[Data items]
+---+

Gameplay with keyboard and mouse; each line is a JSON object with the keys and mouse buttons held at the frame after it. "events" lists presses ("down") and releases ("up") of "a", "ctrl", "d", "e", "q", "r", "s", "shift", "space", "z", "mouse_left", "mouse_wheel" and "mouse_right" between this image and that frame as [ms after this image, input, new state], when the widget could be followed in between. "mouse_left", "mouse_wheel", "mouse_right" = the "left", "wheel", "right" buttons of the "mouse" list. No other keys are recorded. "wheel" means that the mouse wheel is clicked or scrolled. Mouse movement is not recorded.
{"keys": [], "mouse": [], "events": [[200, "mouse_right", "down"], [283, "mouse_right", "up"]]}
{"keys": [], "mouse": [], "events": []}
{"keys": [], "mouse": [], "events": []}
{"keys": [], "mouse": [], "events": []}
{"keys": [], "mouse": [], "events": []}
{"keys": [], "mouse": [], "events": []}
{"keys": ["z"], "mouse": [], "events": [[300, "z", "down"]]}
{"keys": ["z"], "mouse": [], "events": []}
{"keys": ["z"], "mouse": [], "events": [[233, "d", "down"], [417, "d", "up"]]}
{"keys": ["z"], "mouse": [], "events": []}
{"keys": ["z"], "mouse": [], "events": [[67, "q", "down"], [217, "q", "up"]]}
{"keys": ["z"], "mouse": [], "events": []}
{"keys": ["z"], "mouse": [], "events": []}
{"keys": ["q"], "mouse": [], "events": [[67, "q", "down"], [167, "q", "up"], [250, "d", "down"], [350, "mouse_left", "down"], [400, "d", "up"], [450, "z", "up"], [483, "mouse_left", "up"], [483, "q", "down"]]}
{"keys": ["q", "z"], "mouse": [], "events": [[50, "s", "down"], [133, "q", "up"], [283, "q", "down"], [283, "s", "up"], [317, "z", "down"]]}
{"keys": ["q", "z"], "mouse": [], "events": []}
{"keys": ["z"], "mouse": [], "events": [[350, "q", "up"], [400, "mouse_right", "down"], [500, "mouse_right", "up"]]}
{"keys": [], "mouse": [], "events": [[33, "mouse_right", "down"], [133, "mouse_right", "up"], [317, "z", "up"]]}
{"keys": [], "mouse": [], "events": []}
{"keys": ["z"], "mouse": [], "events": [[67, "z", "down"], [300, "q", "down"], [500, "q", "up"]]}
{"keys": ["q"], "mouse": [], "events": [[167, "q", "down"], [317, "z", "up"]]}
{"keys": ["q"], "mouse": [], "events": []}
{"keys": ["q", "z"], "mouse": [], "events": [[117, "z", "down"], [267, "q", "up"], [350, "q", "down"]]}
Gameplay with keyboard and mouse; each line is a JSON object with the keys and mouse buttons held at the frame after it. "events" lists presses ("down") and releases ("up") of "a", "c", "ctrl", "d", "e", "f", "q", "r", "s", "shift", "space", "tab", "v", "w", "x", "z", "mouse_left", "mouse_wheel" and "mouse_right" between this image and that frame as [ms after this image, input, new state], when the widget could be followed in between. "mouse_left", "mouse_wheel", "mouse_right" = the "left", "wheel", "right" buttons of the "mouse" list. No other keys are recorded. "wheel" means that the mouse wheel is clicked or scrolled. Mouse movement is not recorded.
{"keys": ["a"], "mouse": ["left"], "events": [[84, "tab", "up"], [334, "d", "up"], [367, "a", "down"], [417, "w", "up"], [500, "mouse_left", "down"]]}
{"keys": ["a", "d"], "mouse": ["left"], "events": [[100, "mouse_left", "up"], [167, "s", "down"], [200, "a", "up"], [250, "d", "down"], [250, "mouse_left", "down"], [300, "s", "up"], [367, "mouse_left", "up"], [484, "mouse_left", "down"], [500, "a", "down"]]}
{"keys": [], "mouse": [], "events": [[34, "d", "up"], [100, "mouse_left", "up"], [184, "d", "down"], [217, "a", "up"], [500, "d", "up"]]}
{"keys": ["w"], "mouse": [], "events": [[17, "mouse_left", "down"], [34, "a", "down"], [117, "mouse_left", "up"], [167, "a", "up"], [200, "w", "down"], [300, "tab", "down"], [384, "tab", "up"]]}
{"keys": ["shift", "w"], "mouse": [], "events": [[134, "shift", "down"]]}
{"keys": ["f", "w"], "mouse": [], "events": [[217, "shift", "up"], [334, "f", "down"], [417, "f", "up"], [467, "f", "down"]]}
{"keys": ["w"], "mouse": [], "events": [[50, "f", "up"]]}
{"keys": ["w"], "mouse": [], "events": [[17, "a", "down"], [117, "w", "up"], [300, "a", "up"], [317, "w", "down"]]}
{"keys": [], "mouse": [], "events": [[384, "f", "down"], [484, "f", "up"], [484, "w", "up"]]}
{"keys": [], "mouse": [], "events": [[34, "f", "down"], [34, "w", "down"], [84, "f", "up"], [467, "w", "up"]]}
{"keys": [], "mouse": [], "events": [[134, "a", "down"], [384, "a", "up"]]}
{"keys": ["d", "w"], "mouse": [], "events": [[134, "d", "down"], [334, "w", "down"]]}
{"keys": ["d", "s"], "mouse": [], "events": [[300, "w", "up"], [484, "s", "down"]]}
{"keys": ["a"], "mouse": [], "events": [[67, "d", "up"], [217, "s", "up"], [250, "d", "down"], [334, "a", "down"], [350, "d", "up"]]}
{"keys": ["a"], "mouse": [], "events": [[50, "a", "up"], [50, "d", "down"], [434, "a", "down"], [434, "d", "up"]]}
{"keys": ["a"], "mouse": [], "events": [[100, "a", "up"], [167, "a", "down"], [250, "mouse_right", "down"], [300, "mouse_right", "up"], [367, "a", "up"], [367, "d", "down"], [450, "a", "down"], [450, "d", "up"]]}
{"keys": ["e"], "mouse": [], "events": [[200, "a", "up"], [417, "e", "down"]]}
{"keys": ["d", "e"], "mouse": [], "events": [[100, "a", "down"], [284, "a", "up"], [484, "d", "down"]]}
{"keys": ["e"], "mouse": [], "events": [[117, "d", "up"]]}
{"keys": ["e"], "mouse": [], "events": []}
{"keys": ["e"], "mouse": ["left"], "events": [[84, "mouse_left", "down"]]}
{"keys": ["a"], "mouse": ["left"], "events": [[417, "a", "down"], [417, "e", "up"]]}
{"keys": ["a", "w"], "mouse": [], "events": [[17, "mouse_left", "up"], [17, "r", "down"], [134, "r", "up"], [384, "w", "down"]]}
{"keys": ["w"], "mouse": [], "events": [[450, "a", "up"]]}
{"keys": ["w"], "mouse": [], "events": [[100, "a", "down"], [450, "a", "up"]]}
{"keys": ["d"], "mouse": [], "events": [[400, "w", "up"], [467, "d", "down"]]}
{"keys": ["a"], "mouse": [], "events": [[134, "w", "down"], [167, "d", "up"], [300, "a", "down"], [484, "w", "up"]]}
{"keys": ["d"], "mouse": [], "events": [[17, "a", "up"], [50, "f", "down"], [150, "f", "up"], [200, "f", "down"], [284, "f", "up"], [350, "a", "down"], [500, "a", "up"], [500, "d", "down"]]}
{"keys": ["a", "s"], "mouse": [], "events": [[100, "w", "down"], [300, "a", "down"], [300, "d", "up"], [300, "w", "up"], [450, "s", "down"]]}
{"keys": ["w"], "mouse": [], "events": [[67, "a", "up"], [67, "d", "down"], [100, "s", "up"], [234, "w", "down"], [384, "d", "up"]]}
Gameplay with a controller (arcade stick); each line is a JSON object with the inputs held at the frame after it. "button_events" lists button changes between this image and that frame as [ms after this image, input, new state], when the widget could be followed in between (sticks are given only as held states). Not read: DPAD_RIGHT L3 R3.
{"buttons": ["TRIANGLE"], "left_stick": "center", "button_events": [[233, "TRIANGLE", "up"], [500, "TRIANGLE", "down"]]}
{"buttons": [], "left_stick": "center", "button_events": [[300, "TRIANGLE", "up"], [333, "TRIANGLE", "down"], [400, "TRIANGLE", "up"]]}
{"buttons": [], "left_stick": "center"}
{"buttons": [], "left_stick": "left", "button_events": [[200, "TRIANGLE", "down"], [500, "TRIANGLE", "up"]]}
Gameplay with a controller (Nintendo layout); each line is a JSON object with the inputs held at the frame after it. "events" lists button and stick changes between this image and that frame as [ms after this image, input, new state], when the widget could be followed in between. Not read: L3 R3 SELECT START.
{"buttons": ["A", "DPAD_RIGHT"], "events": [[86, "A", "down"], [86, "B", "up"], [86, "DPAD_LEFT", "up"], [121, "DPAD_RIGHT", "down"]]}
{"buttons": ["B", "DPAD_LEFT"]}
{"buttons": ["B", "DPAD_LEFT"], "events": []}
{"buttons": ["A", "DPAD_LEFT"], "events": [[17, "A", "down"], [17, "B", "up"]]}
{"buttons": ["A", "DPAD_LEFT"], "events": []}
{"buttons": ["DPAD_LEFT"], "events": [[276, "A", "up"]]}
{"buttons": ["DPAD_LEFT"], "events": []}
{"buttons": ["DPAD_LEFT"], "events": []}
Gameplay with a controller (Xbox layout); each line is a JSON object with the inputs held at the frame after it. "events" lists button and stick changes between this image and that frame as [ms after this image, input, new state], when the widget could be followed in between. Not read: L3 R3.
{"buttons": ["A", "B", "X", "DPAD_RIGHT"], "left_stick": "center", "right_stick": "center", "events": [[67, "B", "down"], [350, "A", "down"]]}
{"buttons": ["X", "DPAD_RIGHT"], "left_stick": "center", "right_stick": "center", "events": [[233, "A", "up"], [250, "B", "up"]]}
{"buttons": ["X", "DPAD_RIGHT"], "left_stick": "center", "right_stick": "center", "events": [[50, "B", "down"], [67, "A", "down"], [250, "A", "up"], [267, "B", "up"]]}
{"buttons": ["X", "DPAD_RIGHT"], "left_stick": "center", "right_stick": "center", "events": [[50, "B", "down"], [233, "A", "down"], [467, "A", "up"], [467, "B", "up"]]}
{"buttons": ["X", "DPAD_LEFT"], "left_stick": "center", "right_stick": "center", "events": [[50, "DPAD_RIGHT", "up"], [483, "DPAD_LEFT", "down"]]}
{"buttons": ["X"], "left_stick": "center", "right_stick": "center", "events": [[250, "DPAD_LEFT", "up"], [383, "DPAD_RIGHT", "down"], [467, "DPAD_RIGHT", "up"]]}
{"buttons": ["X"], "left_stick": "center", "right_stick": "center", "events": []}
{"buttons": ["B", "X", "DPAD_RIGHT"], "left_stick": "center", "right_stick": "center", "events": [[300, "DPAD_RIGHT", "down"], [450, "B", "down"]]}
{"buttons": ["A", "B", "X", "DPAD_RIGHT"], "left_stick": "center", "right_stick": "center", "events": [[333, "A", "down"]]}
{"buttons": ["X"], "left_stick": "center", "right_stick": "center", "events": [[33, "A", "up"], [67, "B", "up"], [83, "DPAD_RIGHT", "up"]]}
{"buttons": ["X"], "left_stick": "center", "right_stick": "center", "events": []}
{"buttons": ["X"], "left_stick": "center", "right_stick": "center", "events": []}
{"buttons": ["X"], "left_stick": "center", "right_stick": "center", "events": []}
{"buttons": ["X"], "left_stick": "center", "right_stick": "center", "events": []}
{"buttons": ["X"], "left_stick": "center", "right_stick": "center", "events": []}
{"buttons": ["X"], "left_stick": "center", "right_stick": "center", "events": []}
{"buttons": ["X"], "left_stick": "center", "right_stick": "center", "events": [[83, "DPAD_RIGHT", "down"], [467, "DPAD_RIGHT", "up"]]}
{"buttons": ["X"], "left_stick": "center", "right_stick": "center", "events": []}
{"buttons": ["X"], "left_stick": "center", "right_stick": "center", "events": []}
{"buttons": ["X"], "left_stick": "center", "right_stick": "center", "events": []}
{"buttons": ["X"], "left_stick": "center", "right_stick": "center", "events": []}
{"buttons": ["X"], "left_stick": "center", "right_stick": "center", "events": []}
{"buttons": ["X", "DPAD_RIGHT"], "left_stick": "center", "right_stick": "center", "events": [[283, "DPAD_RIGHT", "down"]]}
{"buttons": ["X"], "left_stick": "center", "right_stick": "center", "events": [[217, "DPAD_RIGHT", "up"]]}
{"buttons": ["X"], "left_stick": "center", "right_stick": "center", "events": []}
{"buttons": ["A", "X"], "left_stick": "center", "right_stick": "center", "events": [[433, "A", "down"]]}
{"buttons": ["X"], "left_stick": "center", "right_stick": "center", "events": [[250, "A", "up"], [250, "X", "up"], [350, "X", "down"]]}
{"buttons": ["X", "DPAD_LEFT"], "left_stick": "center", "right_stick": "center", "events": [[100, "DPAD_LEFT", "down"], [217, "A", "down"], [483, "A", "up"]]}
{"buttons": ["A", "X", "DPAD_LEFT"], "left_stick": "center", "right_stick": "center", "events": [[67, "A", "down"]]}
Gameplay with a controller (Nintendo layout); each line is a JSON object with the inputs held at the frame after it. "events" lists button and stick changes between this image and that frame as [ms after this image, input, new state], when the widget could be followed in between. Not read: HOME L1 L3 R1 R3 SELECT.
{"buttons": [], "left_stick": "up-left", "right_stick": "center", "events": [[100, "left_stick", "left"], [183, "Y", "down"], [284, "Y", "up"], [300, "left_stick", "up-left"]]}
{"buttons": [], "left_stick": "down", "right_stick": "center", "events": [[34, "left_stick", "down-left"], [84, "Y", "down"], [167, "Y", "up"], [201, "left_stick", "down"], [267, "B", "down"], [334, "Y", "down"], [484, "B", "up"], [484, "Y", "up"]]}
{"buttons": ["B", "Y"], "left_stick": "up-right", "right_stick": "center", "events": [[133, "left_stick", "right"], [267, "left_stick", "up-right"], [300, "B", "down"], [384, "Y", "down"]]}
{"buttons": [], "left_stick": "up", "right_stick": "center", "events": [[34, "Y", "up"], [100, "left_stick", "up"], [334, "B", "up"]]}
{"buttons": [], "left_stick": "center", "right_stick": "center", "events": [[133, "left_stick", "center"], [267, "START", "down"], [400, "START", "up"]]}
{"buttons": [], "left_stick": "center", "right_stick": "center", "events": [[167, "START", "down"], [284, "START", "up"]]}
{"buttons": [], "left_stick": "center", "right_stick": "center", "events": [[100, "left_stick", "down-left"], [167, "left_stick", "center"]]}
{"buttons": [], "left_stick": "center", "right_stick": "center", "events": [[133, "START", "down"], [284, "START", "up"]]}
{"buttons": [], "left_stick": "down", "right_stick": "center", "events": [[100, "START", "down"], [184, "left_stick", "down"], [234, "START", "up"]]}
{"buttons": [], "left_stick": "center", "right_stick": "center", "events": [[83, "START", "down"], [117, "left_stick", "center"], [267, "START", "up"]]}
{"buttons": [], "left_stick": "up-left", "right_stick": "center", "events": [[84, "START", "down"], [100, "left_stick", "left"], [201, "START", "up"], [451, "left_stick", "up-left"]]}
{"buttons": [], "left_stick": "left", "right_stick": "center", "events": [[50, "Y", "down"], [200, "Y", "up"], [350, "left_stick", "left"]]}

+---+

● What to do
Starting from the data above, filter for lines with "recorded" and copy each one.

● Completed exercise
Gameplay with keyboard and mouse; each line is a JSON object with the keys and mouse buttons held at the frame after it. "events" lists presses ("down") and releases ("up") of "a", "ctrl", "d", "e", "q", "r", "s", "shift", "space", "z", "mouse_left", "mouse_wheel" and "mouse_right" between this image and that frame as [ms after this image, input, new state], when the widget could be followed in between. "mouse_left", "mouse_wheel", "mouse_right" = the "left", "wheel", "right" buttons of the "mouse" list. No other keys are recorded. "wheel" means that the mouse wheel is clicked or scrolled. Mouse movement is not recorded.
Gameplay with keyboard and mouse; each line is a JSON object with the keys and mouse buttons held at the frame after it. "events" lists presses ("down") and releases ("up") of "a", "c", "ctrl", "d", "e", "f", "q", "r", "s", "shift", "space", "tab", "v", "w", "x", "z", "mouse_left", "mouse_wheel" and "mouse_right" between this image and that frame as [ms after this image, input, new state], when the widget could be followed in between. "mouse_left", "mouse_wheel", "mouse_right" = the "left", "wheel", "right" buttons of the "mouse" list. No other keys are recorded. "wheel" means that the mouse wheel is clicked or scrolled. Mouse movement is not recorded.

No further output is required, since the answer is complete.